[TEXTE]:
□ □ □
La spécificité de l’électricité fut aussi à l’origine en France de la construction d’un modèle réglant l’ensemble des difficultés y compris celle de la rente. Ce modèle est celui de la centralisation complète permettant une unité de direction et surtout la redistribution de la rente. Concrètement il s’agit d’EDF dans sa forme initiale, celle qui se déploiera entre 1946 et le début du vingt et unième siècle. EDF fera mieux que les agriculteurs qui sont en compétition et – reprenant notre exemple – produirons 3 unités de blé pour une dépense de 180 unités monétaires alors que rationnellement ils pouvaient produire autant pour seulement 120 unités monétaires.

Bien évidemment, on pouvait imaginer un prix de marché avec un monopole récupérant l’intégralité de la rente : Le prix se fixant sur la dernière unité, techniquement la moins efficiente, et donc sur le coût marginal. On pouvait ainsi imaginer un monopole prédateur et édificateur de rente : au plus le monopole se fait paresseux en termes d’efficience, au plus son coût marginal est élevé et au plus sa rente de monopole augmente…. Le résultat historique fur l’inverse, la centralité permettait l’efficience et la rente fut de plus en plus redistribuée, ce que ne peuvent faire les agriculteurs en concurrence dans notre modèle. Une redistribution allant jusqu’à devenir saignée avec le dispositif ARENH de 2011.

La centralité est aussi celle qui a permis l’édification d’un parc nucléaire jusqu’ici inégalé dans le monde... En sorte que par comparaison avec notre petit modèle agricole tout se passait comme si EDF pouvait élargir sans cesse les dimensions de la terre n° 1, la plus productive, et donc élargir la rente correspondante. De quoi par conséquent construire une rente considérable à redistribuer sous la forme de prix très bas de l’électricité, et un prix administrativement décidé, donc un prix qui n’est pas issu d’un marché. De quoi aussi, par conséquent entrainer une inquiétude allemande qui, par le biais des institutions européennes, arrivera à briser le modèle français afin de faire monter le prix de l’électricité. Une destruction qui fut d’abord  celle de la casse des capacités industrielles par disparition des savoirs et savoirs faire : EDF n’est plus aujourd’hui en état d’élargir une rente à redistribuer au nom d’un intérêt public et ne pourra pas avant de très longues années mettre en activité de nouvelles centrales.
□ □ □
[CONSIGNE]: Réécrivez sous forme de liste le paragraphe du texte sur EDF qui commence par « La centralité est aussi celle », en conservant ses faits principaux.

Entrées du jeu de données
□ □ □
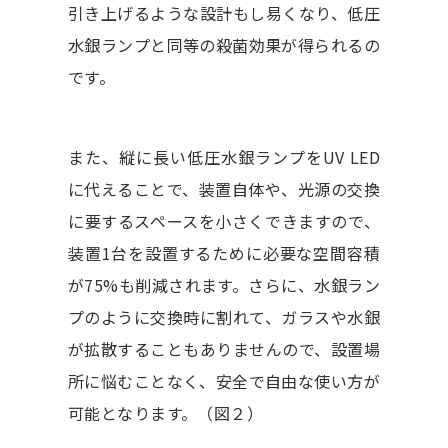
引き上げるような設計もし易くなり、低圧
水銀ランプと同等の殺菌効果が得られるの
です。
また、縦に長い低圧水銀ランプをUV LED
に代えることで、装置自体や、光源の交換
に要するスペースを小さくできますので、
装置1台を設置するために必要な空間容積
が75%も削減されます。さらに、水銀ラン
プのように交換時に割れて、ガラスや水銀
が拡散することもありませんので、設置場
所に悩むことなく、安全で自由な使い方が
可能となります。（図２）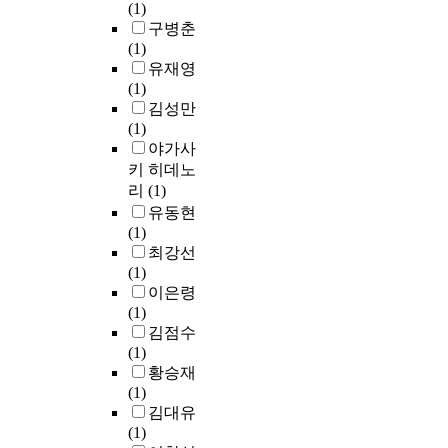
와
e
속
생
(1)
a
n
능
형
다
c
3
각
구병춘
s
k
을
성
수
t
D
한
(1)
e
이
해
되
의
e
프
다
유재영
t
론
석
었
범
d
린
.
(1)
h
을
적
다
주
d
터
심
김성만
e
지
으
.
를
a
인
화
(1)
d
르
로
따
지
t
3
되
야가사
a
코
검
라
닌
a
D
는
t
키 히데노
니
토
서
변
t
S
환
a
리
(1)
아
하
승
수
h
y
경
r
유동현
세
고
가
를
r
s
적
a
(1)
라
,
에
지
o
t
위
t
최강선
믹
액
소
닌
u
e
기
e
(1)
과
상
속
신
g
m
,
.
이은령
코
화
되
용
h
s
양
S
(1)
어
발
는
카
a
社
극
i
김점수
재
생
과
드
n
의
화
m
(1)
료
여
정
거
o
D
되
i
황승재
에
부
,
래
p
M
어
l
(1)
적
에
즉
데
e
P
가
a
김대유
용
따
출
이
n
F
는
r
(1)
해
른
가
터
q
l
경
t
□ □ □
[ZONE DE RÉPONSE]:
- La centralisation a permis de construire un parc nucléaire jusqu'ici inégalé dans le monde.
- Comparée au modèle agricole, EDF pouvait en quelque sorte élargir sans cesse la terre n° 1, la plus productive, et donc la rente correspondante.
- Cette rente considérable était redistribuée sous forme de prix très bas de l'électricité. Ce prix était décidé administrativement et non issu d'un marché.
- Cela a provoqué une inquiétude allemande. Par le biais des institutions européennes, elle a conduit à briser le modèle français afin de faire monter le prix de l'électricité.
- Cette destruction a d'abord été celle des capacités industrielles, par la disparition des savoirs et savoir-faire.
- EDF n'est plus en état d'élargir une rente à redistribuer au nom de l'intérêt public. Elle ne pourra pas mettre en activité de nouvelles centrales avant de très longues années.